[Items from a dataset]
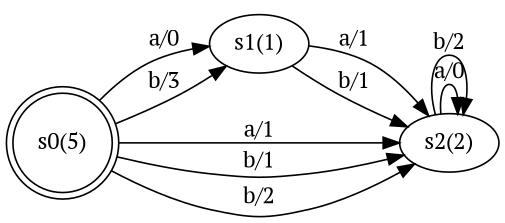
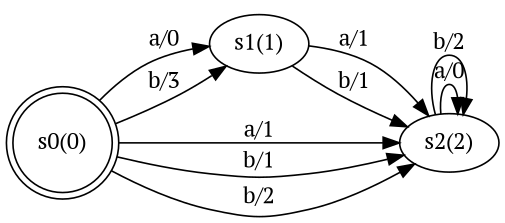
  digraph {
    fontname="PT Serif"
    rankdir=LR
    node [fontname="PT Serif" shape=ellipse]
    edge [fontname="PT Serif"]
-   n1 [label="s0(5)" shape=doublecircle]
+   n1 [label="s0(0)" shape=doublecircle]
    n2 [label="s1(1)"]
    n3 [label="s2(2)"]
    n1 -> n2 [label="a/0"]
    n1 -> n2 [label="b/3"]
    n1 -> n3 [label="a/1"]
    n1 -> n3 [label="b/1"]
    n1 -> n3 [label="b/2"]
    n2 -> n3 [label="a/1"]
    n2 -> n3 [label="b/1"]
    n3 -> n3 [label="a/0"]
    n3 -> n3 [label="b/2"]
  }
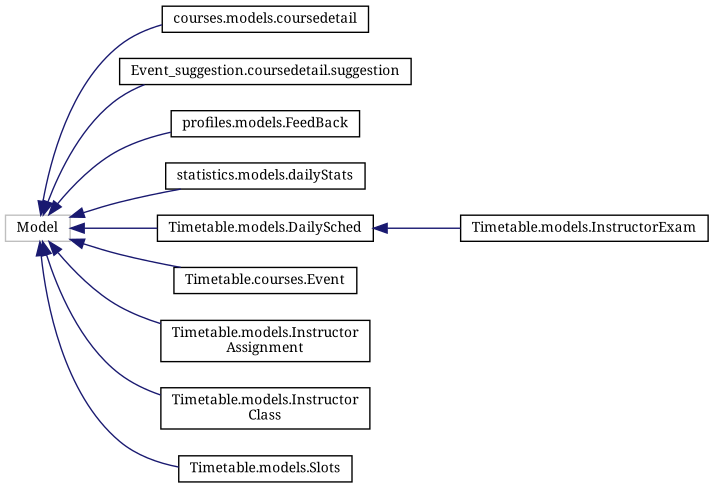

**Brief:** Please copy out these lines word for word, leaving out the pictures.

**Exercise answer:**
  digraph {
    fontname="PT Serif"
    rankdir=LR
    node [fontname="PT Serif" shape=ellipse]
    edge [fontname="PT Serif"]
-   n1 [label="s0(5)" shape=doublecircle]
+   n1 [label="s0(0)" shape=doublecircle]
    n2 [label="s1(1)"]
    n3 [label="s2(2)"]
    n1 -> n2 [label="a/0"]
    n1 -> n2 [label="b/3"]
    n1 -> n3 [label="a/1"]
    n1 -> n3 [label="b/1"]
    n1 -> n3 [label="b/2"]
    n2 -> n3 [label="a/1"]
    n2 -> n3 [label="b/1"]
    n3 -> n3 [label="a/0"]
    n3 -> n3 [label="b/2"]
  }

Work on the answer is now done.